The path toward a new station began with a plan to upgrade the heating, ventilation and air condition (HVAC) system in the station. In February 2020, the Galante Architecture Studio (TGAS) of Cambridge presented the results of a facilities analysis to the select board and suggested that a 6,000-square-foot addition could be built to renovate the station.
Voters at the annual town meeting in October 2020 authorized $100,000 to fund a feasibility study of the renovation. But each of the six firms that provided estimates on the project envisioned a project much greater in scope.
“There was a general consensus that this is a much bigger project than a simple addition,” said Ron Collins, the town’s facilities manager.
The current station, which dates back to 1987, is 11,000 square feet. By comparison, Collins said modern stations on the Outer Cape are between 21,000 and 22,000 square feet in size.
Fire Chief Geoff Deering told the select board that the current station no longer meets the design or safety standards required of a modern fire station. A new station is needed in order to allow the fire department to expand and properly train staff and ensure a safe working environment.
“The overwhelming amount of deficiencies will not allow us to adapt to future growth and demands for service,” he said.
Ted Galante, whose firm was hired again to oversee the station feasibility study, expanded upon those deficiencies, which he said include the lack of functional space in the building and various aspects of the station that are not up to code.
In particular, Galante said the current station as designed leaves fire staff at a greater risk of cancer.
“The facility was designed at a time when fire services were thought of a little bit differently,” Galante said. “I don’t think it was known at the time that a fire station itself can be an incubator for carcinogen transfer.”
Issues with the existing site include a lack of handicap accessibility at the station’s front entrance, as well as grading and topography issues that lead to problems with snow and ice. Galante also recommended that a single roadway leading to and from the station be divided into separate ways for both emergency and civilian vehicles.
Problems with the station itself centered largely on the amount and use of space.
Galante described the lower portion of the station a “hot zone” for carcinogenic transfer, and said the station as a whole lacks adequate storage space. He recommended that separate laundry facilities be used for civilian clothing and “turnout” gear that firefighters wear out on calls, and that turnout gear be stored in its own space separate from the apparatus bays.
The existing station also has an inadequate fitness area, Galante said.
“Firefighters are occupational athletes,” he told the select board. “Having them work out in an area where carcinogens are laden on the walls is not fantastic in any possible way.”
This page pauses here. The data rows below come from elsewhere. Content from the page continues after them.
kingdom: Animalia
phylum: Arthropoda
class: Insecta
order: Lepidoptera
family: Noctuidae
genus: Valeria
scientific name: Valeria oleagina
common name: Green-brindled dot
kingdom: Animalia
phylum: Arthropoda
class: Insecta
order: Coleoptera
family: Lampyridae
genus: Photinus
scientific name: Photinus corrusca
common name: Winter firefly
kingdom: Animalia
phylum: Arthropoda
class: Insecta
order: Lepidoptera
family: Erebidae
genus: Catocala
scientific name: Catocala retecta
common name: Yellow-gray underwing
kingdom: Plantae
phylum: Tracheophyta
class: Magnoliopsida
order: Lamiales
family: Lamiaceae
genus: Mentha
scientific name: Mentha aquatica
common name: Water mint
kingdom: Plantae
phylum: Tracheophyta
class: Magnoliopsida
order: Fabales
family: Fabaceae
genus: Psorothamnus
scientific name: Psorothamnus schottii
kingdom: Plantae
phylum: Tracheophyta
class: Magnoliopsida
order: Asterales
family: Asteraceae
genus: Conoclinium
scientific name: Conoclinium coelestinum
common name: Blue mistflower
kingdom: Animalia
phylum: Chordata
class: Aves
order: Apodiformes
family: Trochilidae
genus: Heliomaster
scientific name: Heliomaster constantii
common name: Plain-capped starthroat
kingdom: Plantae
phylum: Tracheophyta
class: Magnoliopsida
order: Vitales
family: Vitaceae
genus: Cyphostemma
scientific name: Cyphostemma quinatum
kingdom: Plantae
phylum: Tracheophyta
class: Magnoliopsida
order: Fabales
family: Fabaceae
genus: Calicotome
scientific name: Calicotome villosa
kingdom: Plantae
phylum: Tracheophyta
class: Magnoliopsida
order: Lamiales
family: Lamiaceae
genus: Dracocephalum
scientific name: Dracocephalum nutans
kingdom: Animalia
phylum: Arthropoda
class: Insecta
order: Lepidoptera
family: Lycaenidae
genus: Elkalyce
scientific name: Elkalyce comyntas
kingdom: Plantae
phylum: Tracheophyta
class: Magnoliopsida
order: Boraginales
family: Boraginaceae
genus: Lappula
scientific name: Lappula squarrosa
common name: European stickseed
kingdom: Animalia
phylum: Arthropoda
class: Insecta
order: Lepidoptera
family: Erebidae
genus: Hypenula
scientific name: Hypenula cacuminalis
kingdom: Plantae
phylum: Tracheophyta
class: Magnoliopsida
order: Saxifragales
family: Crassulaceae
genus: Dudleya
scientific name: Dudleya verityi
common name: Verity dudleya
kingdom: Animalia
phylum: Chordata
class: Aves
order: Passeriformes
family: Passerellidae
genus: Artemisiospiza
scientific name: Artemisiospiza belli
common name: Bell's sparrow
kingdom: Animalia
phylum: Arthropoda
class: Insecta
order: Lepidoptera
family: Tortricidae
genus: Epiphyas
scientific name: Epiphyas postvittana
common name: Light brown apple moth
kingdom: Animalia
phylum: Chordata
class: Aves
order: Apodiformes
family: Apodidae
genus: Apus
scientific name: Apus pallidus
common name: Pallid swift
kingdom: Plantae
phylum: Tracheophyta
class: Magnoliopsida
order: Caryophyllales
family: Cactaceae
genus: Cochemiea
The station’s kitchen and restrooms are not handicap accessible, and the small size of the kitchen makes it “ripe for a collision,” Galante said. There also are drainage issues and an outdated vehicle extraction system, which filters exhaust and other fumes out of the station’s apparatus bays.
Galante said the station’s bunk rooms are of “less quality than most dorm rooms you see today,” while the station’s common area does not offer the opportunity for firefighters on duty to relax in peace.
“Firefighters go through a lot of stressful events,” he said. “Psychologically, they need downtime. A plan like this does not allow for that.”
The recommendations were well received by members of the select board, who spoke in support of the need for a new station.
“We needed to hear this,” select board member Kevin Galligan said. “The public needed to hear this.”
Andrea Reed. She described the conditions in the station as “appalling” when given a tour of the facility by Deering last year.
Galante recommended keeping the existing station in use as a temporary facility if and when the time comes to build a new station.
If the scope of the study is approved in the fall, the town would go back to town meeting in the spring seeking funding for project design and an owner’s project manager.
Collins estimated a final design would take between nine months and a year to prepare, with 18 months of construction to follow. But the town also needs to identify a site for a new building in order to proceed as planned.
“You can’t do a final design without a site,” Kelly said.
Work to locate and secure a site could be done alongside the request for design funding in the spring, Kelly said. He said any site the town moves forward with would need to keep a central location in town.
“We’re very limited in terms of what’s available, but we do have some ideas,” he said.